São só essas porras de amizade que eu arrumo...

Barrigudo :
É tiro mas, foi só de raspão. Onde é que ele pode ficar? Mas será o
Benedito? Anda, rapaz que estão atrás dele! Vam´bora!

Leão de Chácara:
Tá certo. Vamos levar ele lá pro depósito mas...(para Candinho:)
olha só...Tu vai ter que sumir daqui amanhã de noitinha. Senão sou eu
quem chama a polícia. Sorte tua que amanhã é feriado, seu puto. Ai meu
caralho!

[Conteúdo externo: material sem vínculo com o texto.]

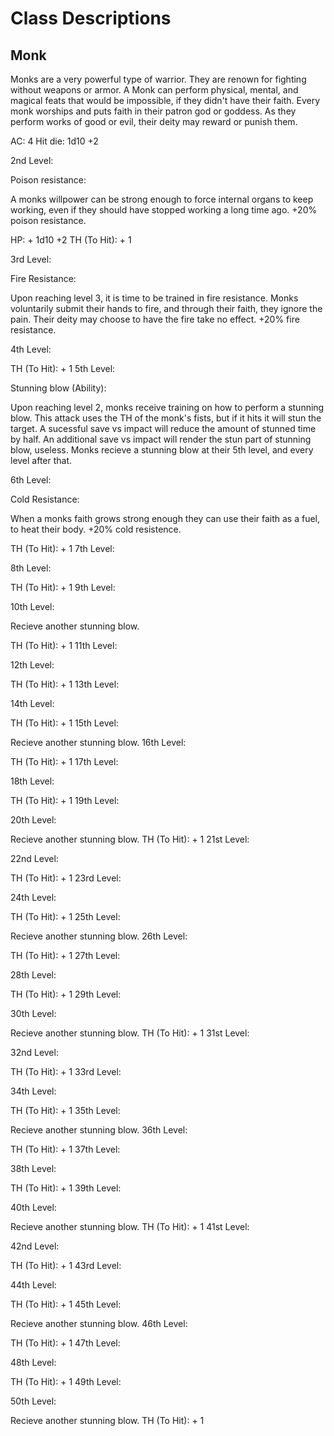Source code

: # Class Descriptions

## Monk

Monks are a very powerful type of warrior. They are renown for fighting without weapons or armor.
A Monk can perform physical, mental, and magical feats that would be impossible, if they didn't have their faith.
Every monk worships and puts faith in their patron god or goddess. 
As they perform works of good or evil, their deity may reward or punish them.

AC: 4
Hit die: 1d10 +2

2nd Level:

Poison resistance:

A monks willpower can be strong enough to force internal organs to keep working, even if they should have stopped working a long time ago.
+20% poison resistance.

HP: + 1d10 +2
TH (To Hit): + 1

3rd Level:

Fire Resistance:

Upon reaching level 3, it is time to be trained in fire resistance. 
Monks voluntarily submit their hands to fire, and through their faith, they ignore the pain. Their deity may choose to have the fire take no effect.
+20% fire resistance.

4th Level:

TH (To Hit): + 1
5th Level:

Stunning blow (Ability): 

Upon reaching level 2, monks receive training on how to perform a stunning blow. This attack uses the TH of the monk's fists, but if it hits it will stun the target. A sucessful save vs impact will reduce the amount of stunned time by half. An additional save vs impact will render the stun part of stunning blow, useless. Monks recieve a stunning blow at their 5th level, and every level after that.

6th Level:

Cold Resistance:

When a monks faith grows strong enough they can use their faith as a fuel, to heat their body.
+20% cold resistence.

TH (To Hit): + 1
7th Level:

8th Level:

TH (To Hit): + 1
9th Level:

10th Level:

Recieve another stunning blow.

TH (To Hit): + 1
11th Level:

12th Level:

TH (To Hit): + 1
13th Level:

14th Level:

TH (To Hit): + 1
15th Level:

Recieve another stunning blow.
16th Level:

TH (To Hit): + 1
17th Level:

18th Level:

TH (To Hit): + 1
19th Level:

20th Level:

Recieve another stunning blow.
TH (To Hit): + 1
21st Level:

22nd Level:

TH (To Hit): + 1
23rd Level:

24th Level:

TH (To Hit): + 1
25th Level:

Recieve another stunning blow.
26th Level:

TH (To Hit): + 1
27th Level:

28th Level:

TH (To Hit): + 1
29th Level:

30th Level:

Recieve another stunning blow.
TH (To Hit): + 1
31st Level:

32nd Level:

TH (To Hit): + 1
33rd Level:

34th Level:

TH (To Hit): + 1
35th Level:

Recieve another stunning blow.
36th Level:

TH (To Hit): + 1
37th Level:

38th Level:

TH (To Hit): + 1
39th Level:

40th Level:

Recieve another stunning blow.
TH (To Hit): + 1
41st Level:

42nd Level:

TH (To Hit): + 1
43rd Level:

44th Level:

TH (To Hit): + 1
45th Level:

Recieve another stunning blow.
46th Level:

TH (To Hit): + 1
47th Level:

48th Level:

TH (To Hit): + 1
49th Level:

50th Level:

Recieve another stunning blow.
TH (To Hit): + 1

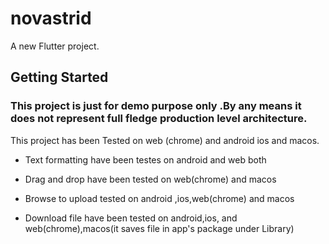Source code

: # novastrid

A new Flutter project.

## Getting Started
### This project is just for demo purpose only .By any means it does not represent full fledge production level architecture.

This project has been Tested on web (chrome) and android ios and macos.



- Text formatting have been testes on android and web both

- Drag and drop have been tested on web(chrome) and macos

- Browse to upload tested on android ,ios,web(chrome) and macos 

- Download file have been tested on android,ios, and web(chrome),macos(it saves file in app's package  under Library)



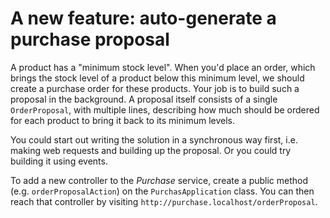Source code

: # A new feature: auto-generate a purchase proposal

A product has a "minimum stock level". When you'd place an order, which brings the stock level of a product below this minimum level, we should create a purchase order for these products. Your job is to build such a proposal in the background. A proposal itself consists of a single `OrderProposal`, with multiple lines, describing how much should be ordered for each product to bring it back to its minimum levels.

You could start out writing the solution in a synchronous way first, i.e. making web requests and building up the proposal. Or you could try building it using events.

To add a new controller to the *Purchase* service, create a public method (e.g. `orderProposalAction`) on the `PurchasApplication` class. You can then reach that controller by visiting `http://purchase.localhost/orderProposal`.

Eu não te avisei pra não se meter com granfina, homem?

Candinho, confirma com a cabeça.


Os dois amigos o amparam, seguindo em direção ao interior do Dancing. .

Exterior e interior / Dia


Aeroporto Santos Dumont

Corcovado sob céu chuvoso.


Asa de avião comercial
Fuselagem do avião com o nome da companhia:

Panair do Brasil

Moldura da janela do avião, por dentro enquadrando o rosto do senador de


terno de linho branco, dormindo.
Senador por inteiro, suando em bicas e roncando
Jornal aberto na barriga do senador:

O DIÁRIO DE NOTÍCIAS
CRIME NO COPACABANA PALACE!
Morta no táxi esposa de senador da
república!

Aeromoça toca o ombro do senador que acorda sobressaltado, quase pulando da


cadeira.

Aeromoça:
Senador, Sr. Senador! Oh...Desculpe mas...é que já chegamos ao Rio!

Som de pessoas, balbúrdia.

Saguão do aeroporto lotado de repórteres e curiosos.

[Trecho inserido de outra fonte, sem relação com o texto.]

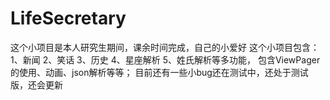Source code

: # LifeSecretary
这个小项目是本人研究生期间，课余时间完成，自己的小爱好
这个小项目包含：
1、新闻 2、笑话 3、历史 4、星座解析 5、姓氏解析等多功能，
包含ViewPager的使用、动画、json解析等等；
目前还有一些小bug还在测试中，还处于测试版，还会更新



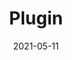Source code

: ---
title: "Plugin"
linkTitle: "Plugin"
weight: 4
url_dash_board: "/docs/first/" 
date: 2021-05-11
description: >
    Root Administrator Guide for Managing Plugins
---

Pista de pouso através da vidraça mostrando avião estacionado.
Escada do avião com passageiros desembarcando. .
Rosto de Beckmam ansioso, olhando para os passageiros desembarcando.
3

Grupo de repórteres no saguão agitados, vistos através da vidraça observando


o senador, que se aproxima sob um guarda-chuva carregado por uma aeromoça.
Senador apavorado, entrando no saguão e sendo imediatamente cercado pelos
repórteres. Espoucar de flashs. Muita confusão.

Gritos dos repórteres.

Carlito Pimenta diante de Maciel, com o caderninho na mão, no meio do


tumulto.

Carlito (gritando para Maciel):


Vossa excelência, vossa excelência! Por favor. Sr. conhecia o tal
chofer? Era seu empregado?

Maciel irritado, encarando Carlito.


Fundo do saguão, com grupo de soldados da polícia da Aeronáutica correndo, se
aproximando do tumulto.
Soldados afastando os jornalistas com empurrões e bordoadas, cercando o
senador num cordão de isolamento.
Rosto assustado de Maciel, com Beckmam a seu lado, no meio dos soldados.
Flash fotográfico espoucando, velando o quadro.